Exercise: Your copy should match the records exactly, except that it contains no pictures.

[Hardware project source files]
....

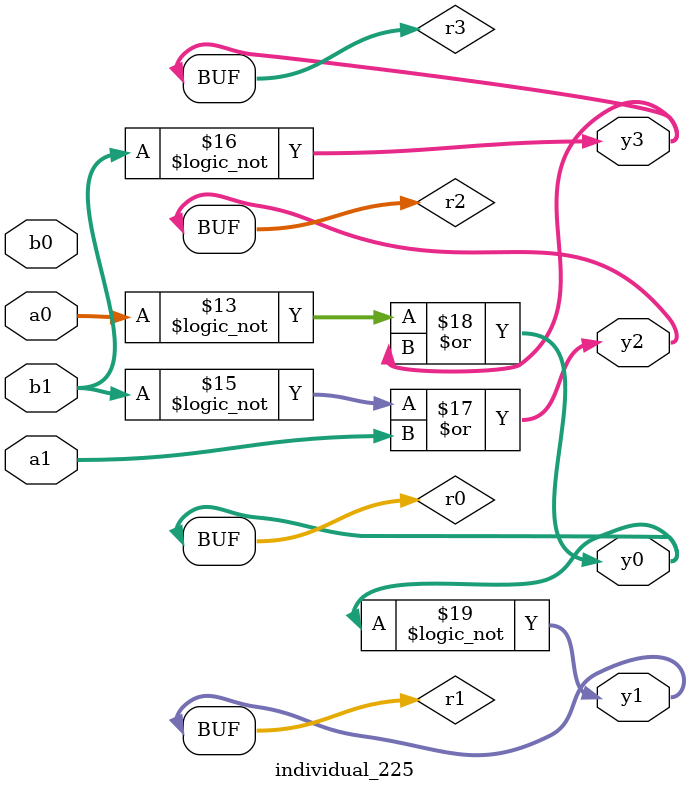
<source format=sv>
module individual_225(input logic [15:0] a1, input logic [15:0] a0, input logic [15:0] b1, input logic [15:0] b0, output logic [15:0] y3, output logic [15:0] y2, output logic [15:0] y1, output logic [15:0] y0);
logic [15:0] r0, r1, r2, r3; 
 always@(*) begin 
	 r0 = a0; r1 = a1; r2 = b0; r3 = b1; 
 	 r3  |=  b0 ;
 	 r1  ^=  a0 ;
 	 r1 = ! a0 ;
 	 r2 = ! r0 ;
 	 r1  &=  b0 ;
 	 r0  ^=  r2 ;
 	 r0  ^=  r3 ;
 	 r2  |=  r2 ;
 	 r2  ^=  r3 ;
 	 r3  &=  r0 ;
 	 r3  &=  a0 ;
 	 r0 = ! a0 ;
 	 r1  &=  r1 ;
 	 r2 = ! b1 ;
 	 r3 = ! b1 ;
 	 r2  |=  a1 ;
 	 r0  |=  r3 ;
 	 r1 = ! r0 ;
 	 y3 = r3; y2 = r2; y1 = r1; y0 = r0; 
end
endmodule
</source>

....

Solution for this exercise:
<source format=sv>
module individual_225(input logic [15:0] a1, input logic [15:0] a0, input logic [15:0] b1, input logic [15:0] b0, output logic [15:0] y3, output logic [15:0] y2, output logic [15:0] y1, output logic [15:0] y0);
logic [15:0] r0, r1, r2, r3; 
 always@(*) begin 
	 r0 = a0; r1 = a1; r2 = b0; r3 = b1; 
 	 r3  |=  b0 ;
 	 r1  ^=  a0 ;
 	 r1 = ! a0 ;
 	 r2 = ! r0 ;
 	 r1  &=  b0 ;
 	 r0  ^=  r2 ;
 	 r0  ^=  r3 ;
 	 r2  |=  r2 ;
 	 r2  ^=  r3 ;
 	 r3  &=  r0 ;
 	 r3  &=  a0 ;
 	 r0 = ! a0 ;
 	 r1  &=  r1 ;
 	 r2 = ! b1 ;
 	 r3 = ! b1 ;
 	 r2  |=  a1 ;
 	 r0  |=  r3 ;
 	 r1 = ! r0 ;
 	 y3 = r3; y2 = r2; y1 = r1; y0 = r0; 
end
endmodule
</source>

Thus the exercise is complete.